PARTS OF THE EXERCISE:
(1) List every South Indian saint that the Sri M biography says he contacted after his awakening.
(2) Go on with the Sri M biography from the point where it stops.

SOURCE EXTRACT:
# # # # # # #
Sri M (born Mumtaz Ali Khan) is an Indian Yogi, spiritual guide, social reformer and educationist. He is an initiate of the Nath sub tradition of Hinduism and is the disciple of Sri Maheshwarnath Babaji, who was a disciple of Mahavatar Babaji. Sri M, also known as Sri Madhukarnath Ji, lives in Madanapalle, Andhra Pradesh, India. Sri M received the Padma Bhushan, India's third-highest civilian award, in 2020.

Early life
Mumtaz Ali Khan was born on 6 November 1949 to an affluent Muslim family in Trivandrum, Kerala. In his autobiography, Apprenticed to a Himalayan Master, Sri M describes meeting his guru Maheshwarnath Babaji in the garden of Sri M's home in Trivandrum: a distinguished, youthful-looking stranger with matted hair, standing near a jackfruit tree.  After a brief conversation, the stranger disappeared. This was a turning point in nine-year-old Sri M's life, and he later said about the meeting:

After this awakening, Sri M made contact with a number of South Indian saints who included Bhagawan Nityananda of Ganeshpuri, Yogi Gopala Saami, Kaladi Mastan, Swami Abhedananda, Chempazhanti Swami, Swami Tapasyananda and Mai Ma.

Quest for self-realisation

According to his autobiography, Sri M left his home at age nineteen to find his master in the Himalayas. Exhausted by the search, he met Sri Maheshwarnath Babaji—the same person he had met when he was nine—at the Vyasa Gufa (cave) near Badrinath. Sri M lived with Maheshwarnath for three-and-a-half years and learned many things. Initiated into the Nath tradition, his Kundalini energy was awakened. Sri M and Maheshwarnath traveled to a mutt in Tholing, Tibet. His desire to meet Grand Master Mahavatar Babaji was fulfilled on Nilkantha Hill with the help of Maheshwarnath. Sri M claimed that Mahavatar Babaji was his master in a previous life, and Maheshwarnath reportedly had the power to materialize and de-materialize in any form on earth or beyond.
# # # # # # #
RECORDED DATA:

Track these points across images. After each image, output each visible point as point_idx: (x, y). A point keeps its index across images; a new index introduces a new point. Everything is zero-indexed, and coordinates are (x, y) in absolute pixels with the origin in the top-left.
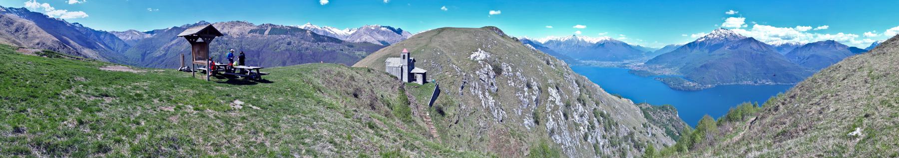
# # # # # # #
ANSWERS:
(1) Bhagawan Nityananda of Ganeshpuri, Yogi Gopala Saami, Kaladi Mastan, Swami Abhedananda, Chempazhanti Swami, Swami Tapasyananda, Mai Ma

(2)
Later years

After spending three years in the Himalayas as a wandering yogi with his master, Sri M said that he was asked by his master to go back and prepare for his life mission. He returned from the Himalayas and traveled throughout India, meeting gurus such as Neem Karoli Baba, Lakshman Joo and J. Krishnamurti. Sri M spent substantial time in the Ramakrishna Mission and the Krishnamurti Foundation. While associated with the foundation he met his future wife, Sunanda Sanadi; they have two adult children.

Sri M heads the Satsang Foundation, which runs two schools in Andhra Pradesh: the Peepal Grove School and the Satsang Vidyalaya. The Peepal Grove School, a boarding school, was inaugurated by former President of India A. P. J. Abdul Kalam in 2006. Satsang Vidyalaya is a free school for children in the Madanapalle area, where Sri M lives. The foundation began Bharat Yoga Vidya Kendra, a training programme for yoga teachers, in 2020. He writes in "Speaking Tree", a spiritual forum run by The Times of India. A documentary film, The Modern Mystic: Sri M of Madnapalle, was directed by Raja Choudhury in 2011.

In 2015, Sri M undertook a "Walk of Hope": a  padayatra from Kanyakumari to Kashmir. The walk began on 12 January, the birth anniversary of Swami Vivekananda (who had undertaken a similar journey over a century earlier). With a group of fellow travelers, Sri M walked through 11 Indian states and considered the Walk of Hope an exercise to restore the country's spirituality. The padayatra ended in Srinagar, Kashmir, on 29 April 2016.

Sri M published The Journey Continues, the second part of his autobiography, in 2017. It exceeds the earlier book in apparently-miraculous incidents; in the introduction, he wrote that his readers might think that he "had finally gone bonkers". Sri M detailed a number of his previous lives over a period of 2,000 years, during which he (or she; in several lives, he was a woman) was associated with Indian saints.

Books

 Apprenticed to a Himalayan Master - A Yogi's Autobiography. Magenta Press, 2010. . 
 Wisdom of the Rishis: The Three Upanishads (Ishavasya, Keno, Mandukya). Translated by Kamal Aswami. Satsang Communications, 2002. 
 Jewel in the Lotus: Deeper Aspects of Hinduism. Magenta Press, 2011.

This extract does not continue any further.